I don’t really have much else to say about Teen Titans #49 since nothing Titans related happened on this issue. Absolutely no Titans related plotlines were dealt with in any fashion other than Cassie and Tom resolving their differences.
Overall: Teen Titans #49 was a boring tie-in issue. Unless you are a Titans complete-ist or a huge fan of the Amazons Attack storyline then I wouldn’t bother wasting my money on this issue. I’d wait for Teen Titans #50 which looks to be a much more fun issue as we get a writing and art by committee issue that at least gives us a sneak peak at new Titans writer Sean McKeever and what he has planned for this title.
2 thoughts on “Comic Book Review: Teen Titans #49”
While I agree that the internment stuff in Amazon Attacks was utterly tedious, you’re wrong to equate the Japanese and Italian internments.
The Italian internment relied on the traditional legal understanding of “enemy alien.” It applied to *Italian citizens* on the territory of the United States. Once war was declared, “enemy aliens” was the correct legal descriptor. The numbers were unusually high because of immigration patterns, but the principle was a standard one. Internship was an overreaction and overinclusive, but it wasn’t an act of simple bigotry. The demarcation was based on citizenship.
The Japanese internment applied to enemy aliens, naturalized U.S. citizens, and native-born U.S. citizens of Japanese descent. *That* was a racial rule, not one derived from the traditional rules of war and diplomatic status.
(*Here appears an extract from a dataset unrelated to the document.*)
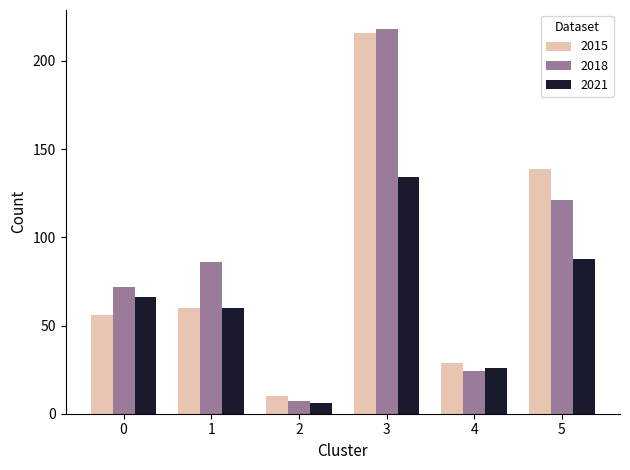

Which series has the largest range (max minus min)?

2018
It was unprecedented in the U.S., and plausibly a violation of the 14th Amendment (which doesn’t apply to non-citizens).
Sounds like this was just another attempt to criticize the Bush administration via allegory, i.e. putting all women associated with the Amazons in detention camps equals enemy combatants being held indefinitely and without charges filed against them at Guantanamo Bay & elsewhere.
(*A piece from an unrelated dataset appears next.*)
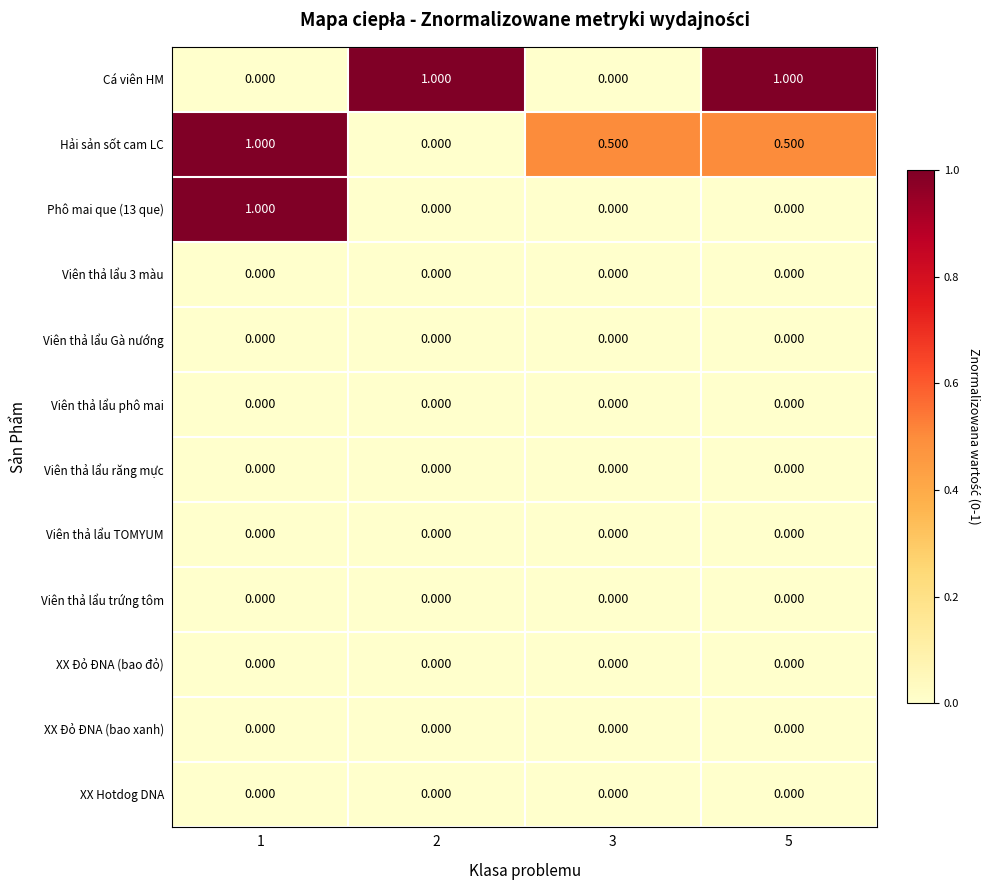

What is the total value across all series at 1?

2.0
Now, trust me, I do NOT like Bush. Not at all. But these apples & oranges straw man arguments that first Marvel and now DC have been shoving down readers’ throats in their crossovers are annoying, unsubtle, and overly simplistic. They do not do justice to any of the issues faced in the real world, and they rely on an appeal to emotion rather than logic and reason. Which makes them just as much propaganda as anything being shoveled by Bush supporters, except in this case it’s left wing diatribes instead of right wing.